* _What you have to do_: Quote every line from the top of the listing down to and including the line that contains "ać Chlebnia Szkoła Językowa online?".

═════ Records to use ═════

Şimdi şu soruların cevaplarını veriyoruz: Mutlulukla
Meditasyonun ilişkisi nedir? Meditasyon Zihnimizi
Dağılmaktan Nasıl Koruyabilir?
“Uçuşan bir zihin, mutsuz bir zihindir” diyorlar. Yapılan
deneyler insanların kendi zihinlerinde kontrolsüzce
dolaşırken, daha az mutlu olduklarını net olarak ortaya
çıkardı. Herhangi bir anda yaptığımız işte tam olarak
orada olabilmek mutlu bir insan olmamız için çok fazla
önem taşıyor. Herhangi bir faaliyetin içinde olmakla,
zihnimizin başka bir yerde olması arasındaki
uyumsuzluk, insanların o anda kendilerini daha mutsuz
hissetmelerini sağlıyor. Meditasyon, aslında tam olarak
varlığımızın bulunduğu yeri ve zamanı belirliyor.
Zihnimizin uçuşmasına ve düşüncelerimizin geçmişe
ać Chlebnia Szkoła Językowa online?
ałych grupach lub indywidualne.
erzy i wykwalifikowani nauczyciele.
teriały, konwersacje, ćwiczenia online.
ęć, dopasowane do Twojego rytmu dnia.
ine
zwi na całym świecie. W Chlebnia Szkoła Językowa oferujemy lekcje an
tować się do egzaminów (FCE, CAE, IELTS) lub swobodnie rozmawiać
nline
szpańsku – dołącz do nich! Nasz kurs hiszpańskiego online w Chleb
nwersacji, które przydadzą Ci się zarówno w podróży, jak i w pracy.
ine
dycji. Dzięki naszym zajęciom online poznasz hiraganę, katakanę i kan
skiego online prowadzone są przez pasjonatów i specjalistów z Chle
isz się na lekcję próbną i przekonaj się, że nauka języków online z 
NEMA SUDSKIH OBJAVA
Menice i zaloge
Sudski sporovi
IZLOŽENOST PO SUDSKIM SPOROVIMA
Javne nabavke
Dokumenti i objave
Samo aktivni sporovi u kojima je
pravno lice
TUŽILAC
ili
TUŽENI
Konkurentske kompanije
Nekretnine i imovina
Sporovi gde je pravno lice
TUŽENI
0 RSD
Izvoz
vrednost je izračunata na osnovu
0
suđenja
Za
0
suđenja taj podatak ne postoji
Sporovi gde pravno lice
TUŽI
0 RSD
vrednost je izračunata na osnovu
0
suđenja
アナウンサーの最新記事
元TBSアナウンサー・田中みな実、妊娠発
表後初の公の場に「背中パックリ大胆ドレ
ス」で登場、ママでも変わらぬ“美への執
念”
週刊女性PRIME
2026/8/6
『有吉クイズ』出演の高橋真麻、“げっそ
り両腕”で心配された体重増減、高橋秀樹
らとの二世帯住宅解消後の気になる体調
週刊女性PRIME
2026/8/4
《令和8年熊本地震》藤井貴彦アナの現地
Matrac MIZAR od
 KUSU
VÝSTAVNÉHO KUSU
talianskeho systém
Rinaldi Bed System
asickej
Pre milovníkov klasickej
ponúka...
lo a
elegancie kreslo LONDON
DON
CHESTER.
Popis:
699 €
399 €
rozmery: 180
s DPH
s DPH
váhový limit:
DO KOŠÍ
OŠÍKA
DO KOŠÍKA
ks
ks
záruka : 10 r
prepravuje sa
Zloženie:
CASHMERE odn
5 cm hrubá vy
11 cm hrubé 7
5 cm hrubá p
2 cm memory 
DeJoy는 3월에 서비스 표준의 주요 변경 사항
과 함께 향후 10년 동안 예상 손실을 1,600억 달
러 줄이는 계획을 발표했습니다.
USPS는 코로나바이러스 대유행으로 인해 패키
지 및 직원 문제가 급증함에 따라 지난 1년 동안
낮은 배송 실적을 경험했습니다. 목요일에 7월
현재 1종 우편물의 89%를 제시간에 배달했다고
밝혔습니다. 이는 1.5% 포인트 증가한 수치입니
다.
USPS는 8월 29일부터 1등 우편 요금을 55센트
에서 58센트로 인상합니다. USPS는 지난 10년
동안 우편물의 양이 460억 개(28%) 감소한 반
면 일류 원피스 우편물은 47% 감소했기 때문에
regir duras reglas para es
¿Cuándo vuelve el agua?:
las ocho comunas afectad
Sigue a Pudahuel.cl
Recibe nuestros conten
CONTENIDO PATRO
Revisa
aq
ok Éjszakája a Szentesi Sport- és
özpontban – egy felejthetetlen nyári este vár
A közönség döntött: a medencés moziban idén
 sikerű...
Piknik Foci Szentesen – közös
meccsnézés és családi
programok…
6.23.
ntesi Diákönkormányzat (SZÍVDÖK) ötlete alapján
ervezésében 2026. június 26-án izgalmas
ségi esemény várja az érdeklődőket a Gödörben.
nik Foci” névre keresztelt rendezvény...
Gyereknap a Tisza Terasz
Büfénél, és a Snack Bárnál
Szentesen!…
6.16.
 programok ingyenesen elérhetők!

═════

* _Solution for this task_:
Şimdi şu soruların cevaplarını veriyoruz: Mutlulukla
Meditasyonun ilişkisi nedir? Meditasyon Zihnimizi
Dağılmaktan Nasıl Koruyabilir?
“Uçuşan bir zihin, mutsuz bir zihindir” diyorlar. Yapılan
deneyler insanların kendi zihinlerinde kontrolsüzce
dolaşırken, daha az mutlu olduklarını net olarak ortaya
çıkardı. Herhangi bir anda yaptığımız işte tam olarak
orada olabilmek mutlu bir insan olmamız için çok fazla
önem taşıyor. Herhangi bir faaliyetin içinde olmakla,
zihnimizin başka bir yerde olması arasındaki
uyumsuzluk, insanların o anda kendilerini daha mutsuz
hissetmelerini sağlıyor. Meditasyon, aslında tam olarak
varlığımızın bulunduğu yeri ve zamanı belirliyor.
Zihnimizin uçuşmasına ve düşüncelerimizin geçmişe
ać Chlebnia Szkoła Językowa online?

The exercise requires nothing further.